L’impôt sur la fortune, passion républicaine
A tout seigneur, tout honneur: c'est à l'économiste vedette Thomas Piketty – que nous interrogions dans Le Temps en septembre 2019 – que revient le soin de mener la charge: «Oui, il faut s'inspirer des leçons de l'histoire et taxer les hauts patrimoines privés, comme en Allemagne ou au Japon après la Seconde Guerre mondiale», déclarait fin avril à France Inter l'auteur de Capital et idéologie. Quelques jours avant, le ministre du Budget Gérald Darmanin, issu de la droite et candidat presque déclaré au poste de premier ministre, avait rallumé le feu de l'impôt de solidarité sur la fortune, abrogé au 1er janvier 2018, en appelant les Français les mieux dotés à «faire des dons» pour remettre à flot les entreprises. En route pour l'unanimité fiscale: pour sauver le pays assommé par le méchant virus, rien de tel qu'une ponction, volontaire ou non, sur les plus hauts revenus…
Un tel retour en force de l'ISF n'a rien de surprenant. Dès sa création, en 1982, cette taxe initialement nommée «Impôt sur les grandes fortunes» a pour mission de mettre les horloges fiscales à l'heure de l'union de la gauche, alors que François Mitterrand, élu en mai 1981, a fait entrer le Parti communiste au gouvernement. La suite, à savoir son maintien sous tous les présidents suivants, s'explique de la même façon: la richesse étant par définition suspecte dans cette France empreinte de culture catholique où l'Etat (royal, impérial puis républicain) doit toujours être rassasié – «Qu'ils chantent, pourvu qu'ils paient», répétait le Cardinal Mazarin, lorsqu'il créa en 1644 un impôt pour la noblesse au nom de Louis XIV… âgé de 6 ans – le patrimoine individuel est une denrée fort difficile à protéger. Surtout s'il est le résultat du commerce mondialisé: 65% des Français, soit le record européen, ne jugeaient-ils pas impératif en mars 2020, selon un sondage Yougov pour Le Figaro, de «limiter la mondialisation», contre 43% en Suisse et en Allemagne, et 35% au Royaume-Uni?

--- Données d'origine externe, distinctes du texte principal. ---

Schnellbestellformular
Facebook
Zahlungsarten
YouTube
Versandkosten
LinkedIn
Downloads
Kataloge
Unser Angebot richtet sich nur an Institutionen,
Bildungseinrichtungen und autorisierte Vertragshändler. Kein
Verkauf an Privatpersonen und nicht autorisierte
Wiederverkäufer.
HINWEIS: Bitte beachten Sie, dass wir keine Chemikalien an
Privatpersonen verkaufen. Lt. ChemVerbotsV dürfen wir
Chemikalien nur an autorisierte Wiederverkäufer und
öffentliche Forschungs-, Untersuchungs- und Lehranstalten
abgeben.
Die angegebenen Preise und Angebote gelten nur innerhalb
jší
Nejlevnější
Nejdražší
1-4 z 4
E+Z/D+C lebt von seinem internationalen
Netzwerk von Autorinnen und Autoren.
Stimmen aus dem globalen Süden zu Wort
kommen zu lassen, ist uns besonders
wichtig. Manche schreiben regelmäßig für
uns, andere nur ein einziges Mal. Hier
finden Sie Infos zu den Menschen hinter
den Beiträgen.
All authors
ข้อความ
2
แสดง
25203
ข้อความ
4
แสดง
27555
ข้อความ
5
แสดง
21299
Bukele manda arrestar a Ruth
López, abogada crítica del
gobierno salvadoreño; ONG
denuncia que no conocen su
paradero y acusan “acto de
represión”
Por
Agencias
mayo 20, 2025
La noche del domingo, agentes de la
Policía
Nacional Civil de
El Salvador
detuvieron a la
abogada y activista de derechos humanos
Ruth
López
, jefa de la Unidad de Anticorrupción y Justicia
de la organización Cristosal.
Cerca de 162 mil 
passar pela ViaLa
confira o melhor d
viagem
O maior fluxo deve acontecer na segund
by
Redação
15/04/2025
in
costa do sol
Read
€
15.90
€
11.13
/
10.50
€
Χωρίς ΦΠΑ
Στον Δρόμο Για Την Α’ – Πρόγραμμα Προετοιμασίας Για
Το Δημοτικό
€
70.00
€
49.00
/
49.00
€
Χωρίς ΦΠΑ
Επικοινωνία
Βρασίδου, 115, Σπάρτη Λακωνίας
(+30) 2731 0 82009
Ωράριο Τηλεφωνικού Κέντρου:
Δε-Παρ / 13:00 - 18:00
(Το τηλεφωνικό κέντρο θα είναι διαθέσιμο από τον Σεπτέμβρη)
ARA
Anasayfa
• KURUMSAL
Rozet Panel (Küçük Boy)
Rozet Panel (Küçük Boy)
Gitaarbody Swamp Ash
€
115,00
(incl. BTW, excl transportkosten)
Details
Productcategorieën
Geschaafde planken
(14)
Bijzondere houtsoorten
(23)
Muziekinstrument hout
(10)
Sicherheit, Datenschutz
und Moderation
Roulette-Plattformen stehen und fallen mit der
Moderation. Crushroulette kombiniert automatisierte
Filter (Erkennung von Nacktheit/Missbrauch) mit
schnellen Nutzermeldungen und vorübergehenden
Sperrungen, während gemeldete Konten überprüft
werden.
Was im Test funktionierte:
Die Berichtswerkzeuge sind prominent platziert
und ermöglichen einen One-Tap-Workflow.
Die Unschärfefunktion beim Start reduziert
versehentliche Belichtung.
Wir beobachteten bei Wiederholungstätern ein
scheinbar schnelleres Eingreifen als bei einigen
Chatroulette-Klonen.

Emmanuel Macron, de son côté, peut trouver le moment opportun pour défaire ce qui lui fut tant reproché en septembre 2017, lors de la transformation de l'impôt de solidarité sur la fortune (4,2 milliards d'euros de recettes en 2017) en impôt sur la seule fortune immobilière (IFI, 1,3 milliard d'euros en 2018). Le président du «en même temps» peut se targuer, d'abord, d'être passé à l'acte. Il peut, ensuite, arguer des circonstances exceptionnelles, alors que le déficit de la sécurité sociale pourrait dépasser les 50 milliards d'euros en 2020. Autre tremplin pour retourner à la case ISF: la main tendue par les plus riches depuis le début de la crise. Bernard Arnault (LVMH), Martin Bouygues (patron du groupe de construction et de télécoms du même nom), François Pinault (Kering), tous milliardaires «made in France» emblématiques, ont multiplié les initiatives de solidarité durant la guerre sanitaire déclenchée par l'Elysée le 17 mars. Fabrication de masques et de gel hydroalcoolique, mise à disposition de leurs antennes commerciales en Chine pour acquérir masques et respirateurs… Pourquoi donc, alors que le séisme économique ébranle l'Hexagone à peine déconfiné, ne pas mettre la main au portefeuille?
L'autre calendrier favorable à un rétablissement de l'ISF est bien sûr électoral. Les présidentielles d'avril-mai 2022 approchent. Avec, dans le collimateur du locataire de l'Elysée, les voix de ce centre gauche et de ces classes moyennes éduquées urbaines qui le portèrent au pouvoir et exigent des «symboles» pour justifier un second vote Macron. Une attente que le nouveau conseil économique présidentiel (huit Français, huit Européens, huit Américains), intronisé vendredi 29 mai, aura d'autant moins de scrupules à satisfaire que certains de ses ténors – dont l'économiste américain Paul Krugman, avocat de longue date d'une taxation des plus riches ou le Français Daniel Cohen, persuadé que la suppression de l'ISF est le «boulet du macronisme» – croient aux vertus d'une fiscalité plus lourde sur le patrimoine.
Il ne reste donc plus qu'à lever deux obstacles: l'opposition de la droite gouvernementale (le premier ministre Edouard Philippe et le ministre des Finances Bruno Le Maire préfèrent miser sur une plus grande taxation des géants d'internet), et l'impact «médiatique» qu'un retour de l'ISF pourrait avoir sur les investissements étrangers (la France, en 2019, en détenait le record européen). La bourgeoise française, elle, peut s'inquiéter: plus personne, en cette période de passion égalitaire à la sauce Covid, ne semble décidé à la défendre.